No processo penal, Juiz pergunta por último!
- Lívia Dalla Bernardina
- 17 de nov. de 2017
- 2 min de leitura
Em meados de 2008, o Código de Processo Penal - CPP sofrera uma série de modificações que implicaram uma "virada de chave" na matriz ideológica dessa legislação da década de 40, visando modernizar o sistema para adoção (formal, pelo menos) do princípio acusatório.
Uma delas foi a inovação (09 de anos de lá para cá) prevista no art. 212 do CPP. Trocando as palavras, em audiência de instrução e julgamento, as partes inquirem diretamente as testemunhas e, ao final, para esclarecimentos, o Juiz, na ordem e conforme previsão do art. 400 do CPP.
Curiosamente, depois de quase uma década da alteração promovida, é extremamente comum a manutenção da lógica legal anterior: Juiz começa o questionamento e, se houver alguma dúvida, termina a inquirição após as partes. E ao aconselhar e explicar o procedimento para clientes, também é de praxe a colocação de "na audiência, esse Juiz, dessa Vara começa a perguntar, embora a lei fale o contrário" - aqui entra um pouco a necessidade de análise sob a ótica da teoria dos jogos.
De toda sorte, num primeiro momento isso pode gerar a sensação de indiferença. Tanto faz quem começa a perguntar! Na verdade não é assim que funciona. Dentro da ótica de um processo penal democrático/constitucional, Juiz não pode assumir papel ativo na produção probatória. Quando o faz, se contamina com aquilo que pretende obter, justamente para justificar a decisão que já tomou antes mesmo de saber o resultado.
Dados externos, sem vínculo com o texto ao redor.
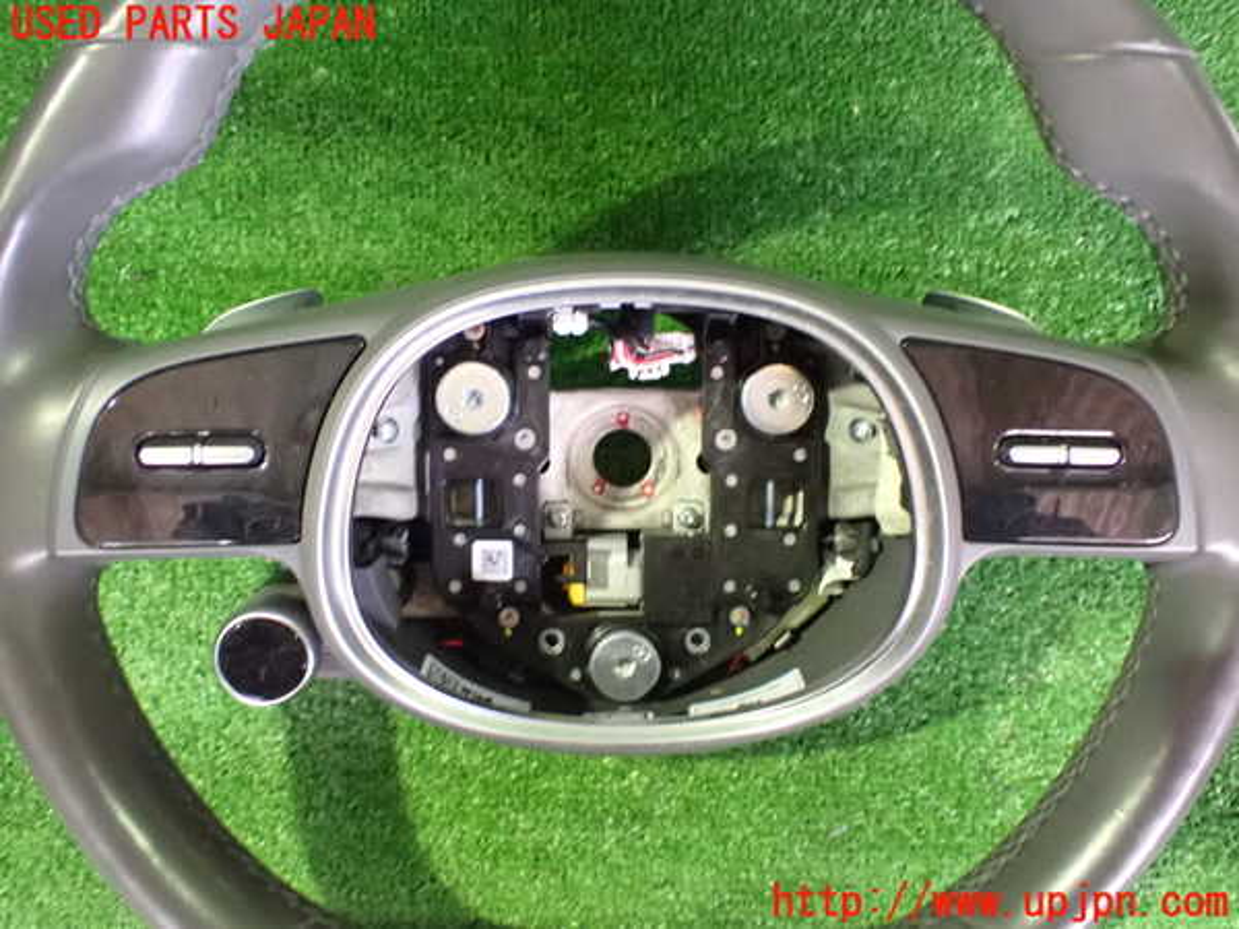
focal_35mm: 30
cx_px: 620
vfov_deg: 46.8
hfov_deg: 60.0
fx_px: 1074
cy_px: 464
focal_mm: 5.4
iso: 1600
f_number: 2.3
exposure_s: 1/25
Portanto, quando o Juiz assume a posição de iniciar inquirição das testemunhas, retrata a cultura brasileira de um sistema inquisitorial, em que o Estado-Acusador também é o mesmo Estado-Juiz, assumindo protagonismo no processo penal que não lhe cabe, ferindo a imparcialidade que integra a estrutura jurídica básica de todo ordenamento jurídico que respeite os direitos humanos.
E mesmo após 09 anos de vigência do "novo" art. 212 do CPP, os Tribunais decidem que a inversão da ordem de perguntas não gera prejuízo para a parte, notadamente do acusado, de modo que não justificaria o reconhecimento da nulidade pela ótica da teoria de nulidades no processo penal (sem prejuízo, sem sanção) - v. HC 114789/SP, STF.
Curiosamente, no dia 14 de novembro de 2017, a Primeira Turma do Supremo Tribunal Federal, no HC 111815/SP, reconheceu que a inversão da ordem não é admissível, determinando-se que fosse realizada nova audiência para reinquirição das testemunhas, conforme regra estipulada no art. 212, caput e parágrafo único, do CPP.
Só resta saber se a decisão de uma Turma do Supremo Tribunal Federal é capaz de alterar um costume judicial, já que a legislação processual penal não obteve esse êxito.